The Six O’Clock Swill

We’ve heard at least one credible “Happy Hour” origin story. But Australia might be able to lay claim to its own. Maybe it’s no surprise, as this is the land of feisty individuality: vegemite, Paul Hogan, monster bunnies with built-in pockets that jump and punch and terrorize children.

Except the term “happy” wouldn’t quite apply here, since what emerged in Australia in the early to mid 20th Century was something closer to a decades’ long, government-enforced “last call,” where a rushed closing time encouraged equally rushed consumption of alcohol, and all the various indignities that accompany it. Barfing, punching, quite possibly a fight with a kangaroo. The phenomenon was ultimately dubbed the “six o’clock swill,” and while it might be relatively unknown in the States, it was a significant and slightly bizarre pivot point in the 20th Century history of Australian drinking culture.

Despite the name, the “six o’clock swill” really has no similarity to American happy hours, which tend to begin at 6pm and involve a bunch of coworkers playing verbal hot potato with who’s buying the first round. The six o’clock swill was actually the result of austerity measures taken during World War I (though more evidence of the “swill” phrase is found at the turn of WWII, according to Melbourne historian Tanja Luckins, with terminology prior along the lines of “speedy drinking” and even “six o’clock drinking rush”).

Get the latest in beer, wine, and cocktail culture sent straight to your inbox.

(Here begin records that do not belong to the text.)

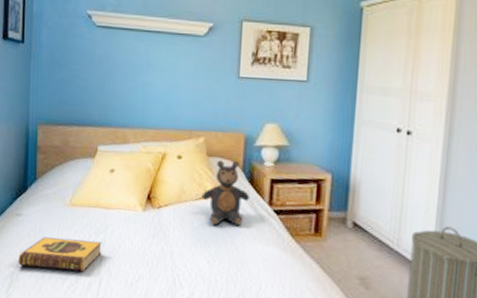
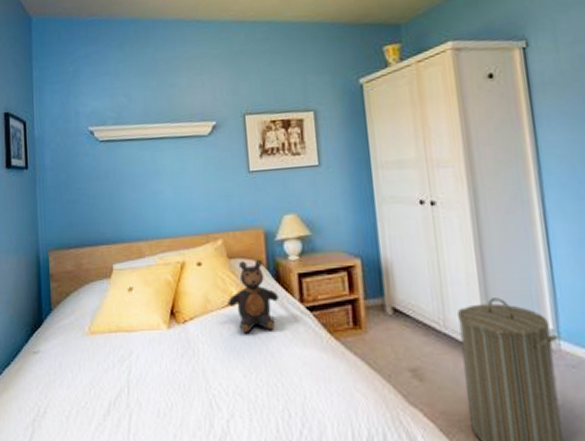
hardback book: present [18,237,102,272] -> none [39,370,128,411]

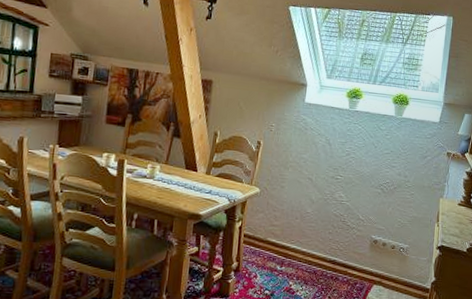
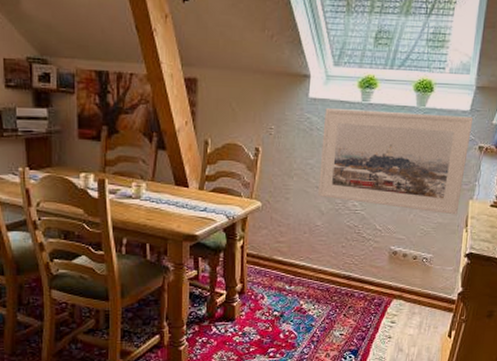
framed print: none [310,112,442,211] -> present [318,108,474,215]

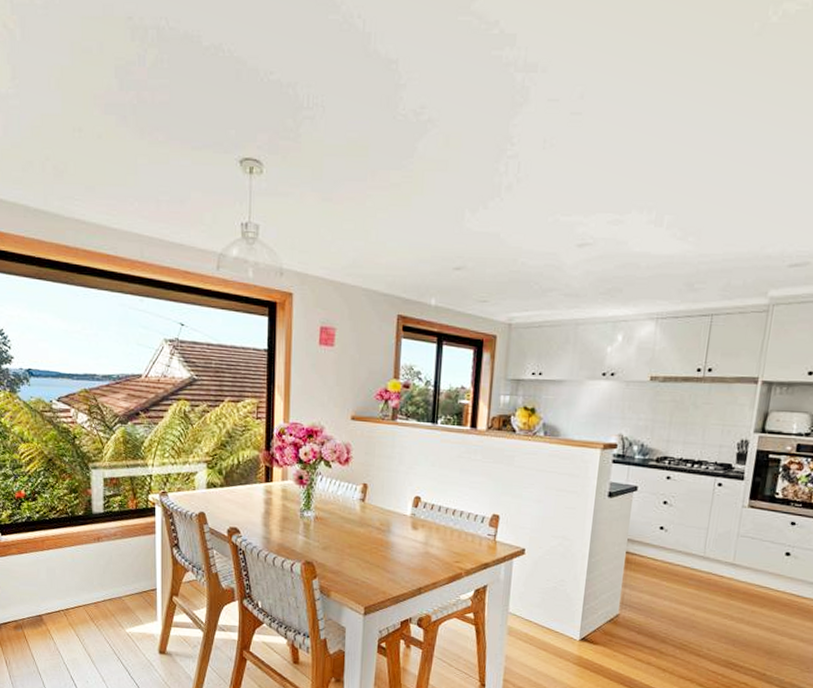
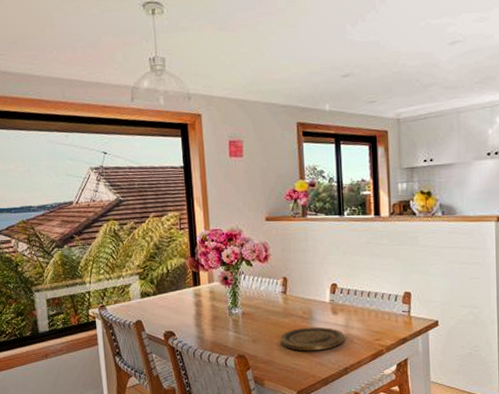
plate: none [352,540,423,567] -> present [280,327,345,351]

The core concept was limited consumption of alcohol as part of nationwide wartime efforts. In Australia, state-based Licensing Boards did their part by closing down a number of pubs and restricting the number of hours an establishment (a hotel bar or a pub) could stay open. But just like last call or the last desperate orders taken at happy hour, it didn’t all happen at once for Australia. Yes, South Australia was the first state to introduce early closing, in March of 1916, but Queensland didn’t introduce any early closing time at all, only going to 8 o’clock in 1923. But over the next decade or two, six o’clock, in most Australian states, became the standard for last call.

The Six O’Clock Swill

The outcome, as anyone rushing for a drink at the end of happy hour can understand, was less than temperate. Not even close. As Luckins notes, “One visiting journalist observed in 1936 that ‘men rushed’ from work to a bar were then ‘tossed drinks down at a gulp without time to taste them.’” Not that we’re quick to judge. If you’ve ever been stuck at your job as the clock ticked away the last minutes of happy hour, multiply that by about a thousand: people got out of work with some distance, only a few minutes, and hordes of other thirsty civilians literally standing between them and any hope of a drink. In case you doubt the desperation — or annoyance — factors at play, Luckins cites a 1935 poem written by a member of the New South Wales United Licensed Victuallers Association:

“Six o’clock, gentlemen, please!”
Oh, why can’t I drink at my ease?
When I finish working at five forty-five
I go for my life, so that I can arrive
And join all the rest in a desperate race,
To swallow my beer at a breath taking pace
But haunting my drink is the publican’s face –
And his “six o’clock, gentlemen, please!”

(The phrase “Six o’clock, gentlemen, please” is what barmen would say to alert the mass of customers that drinking time was, alas, over.)

That ticking clock became a kind of stopwatch for anyone hoping to get a buzz on in wartime Australia, and largely seemed to encourage orgiastic overconsumption. Not to suggest the country devolved into one huge bacchanalia for the quarter hour before closing time. Drinking efforts just became more aggressive and joylessly, almost maniacally efficient. Luckins notes one anonymous commenter, self-dubbed “Steady Drinker,” complained to the Sydney Morning Herald in 1935 that “the hours of ‘genial accord’ had been lost to the trend to ‘gulp down beer in the rush and hustle and slop of the closing hour.’” Luckins cites another writer, Perth essayist Walter Murdoch, who referred to men and women as ‘drunken beasts,’ with yet another admitting that “there was something pathetic to witness a ‘crowd howling for beer.’”

Despite the fairly obvious uptick in drinking habits—speed over experience, quantity over quality and all that—the early closing times remained on the books in most of Australia through WWII and beyond. By 1942, Prime Minister John Curtin actually had hotel bar operating hours cut down to six hours a day. (Women were also banned from pubs.) The motivation wasn’t entirely war-oriented pragmatism or even temperance specific to wartime; there was pressure from a wider temperance movement, active since the late 19th Century. With the emergence of WWI, temperance groups found a practical footing and justification for cutting back on nationwide consumption (ideally following that quietly up with just a dash of total prohibition).

Those dry dreams didn’t quite come true, nor did Australia devolve into a pit of hard-but-rapid-fire drinking. States began repealing the early closing hours in 1937, starting with Tasmania and legislation state to state going from there. Whatever hard drinking reputation Australia may have earned in the meantime, think about this: South Australia had adopted early closing hours in 1916. They only finally repealed them in 1967. And based on video evidence, everyone was pretty chill about it.